Meta Platforms’ Connect event The company will hold its annual showcase of new augmented and virtual reality products, including the much touted headset codenamed Project Cambria. (TechCrunch)
Global Financial Stability Report IMF publishes its report assessing the global financial system and markets.
What else we’re reading
The threat to freedom of expression in India India’s clamorous public square and disquisitive journalistic and intellectual culture has been a point of pride for many citizens. But some now decry a clampdown on freedom of expression that, they say, has widened beyond media organisations and journalists to public intellectuals, think-tanks and comedians, too.

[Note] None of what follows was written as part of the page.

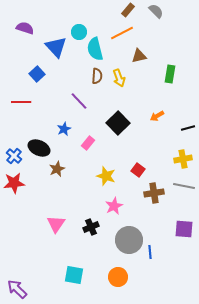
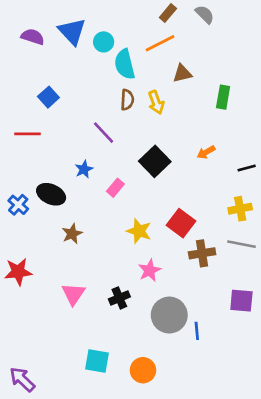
blue triangle: (56, 47) -> (72, 31), moved
brown star: (57, 169) -> (72, 234), moved
red square: (138, 170) -> (181, 223), size x1.5
red star: (14, 183) -> (18, 272), moved
orange circle: (118, 277) -> (143, 370), moved

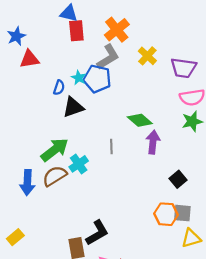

Why I’d rather have Liz Truss than Xi Jinping as a leader The 20th national congress of the Chinese Communist party will be everything that the Tory party conference was not: choreographed, disciplined and united in support for an all-powerful leader. But the democratic British mess is preferable to China’s authoritarian model, writes Gideon Rachman.
The new rules for business in a post-neoliberal world Over 40 years ago, the Reagan-Thatcher revolution was born. Taxes were slashed, unions were squashed, markets were deregulated and global capital unleashed. But economic pendulums swing and, over the past couple of weeks, it’s become quite clear that anything remotely related to trickle-down theory is now political Kryptonite, writes Rana Foroohar.
Chinese tech groups bank on virtual influencers Virtual idols are having a moment. Over the past year, Chinese investment and tech groups have ploughed hundreds of millions of dollars into companies that develop digital influencers, which considered a safer option than human celebrities who could be deemed too politically outspoken or having questionable morals.
Why Musk didn’t exit his Twitter bid Before suddenly indicating last week that he wanted to complete the buyout on the original terms, Elon Musk had apparently been wavering on his deal to buy Twitter. But the US court ruling over generic drugmaker Akorn serves as a lesson of how hard it would be for any corporate acquirer in similar circumstances, to walk away, writes Sujeet Indap.
The Prince, Sue-Lin Wong’s chilling series about the Chinese president Xi Jinping, is “a Machiavellian story of power”. The new podcast from the Economist charts Xi’s rise through the ranks and the main world events, from the Tiananmen Square massacre to the fall of the Soviet Union, that helped shape his world view.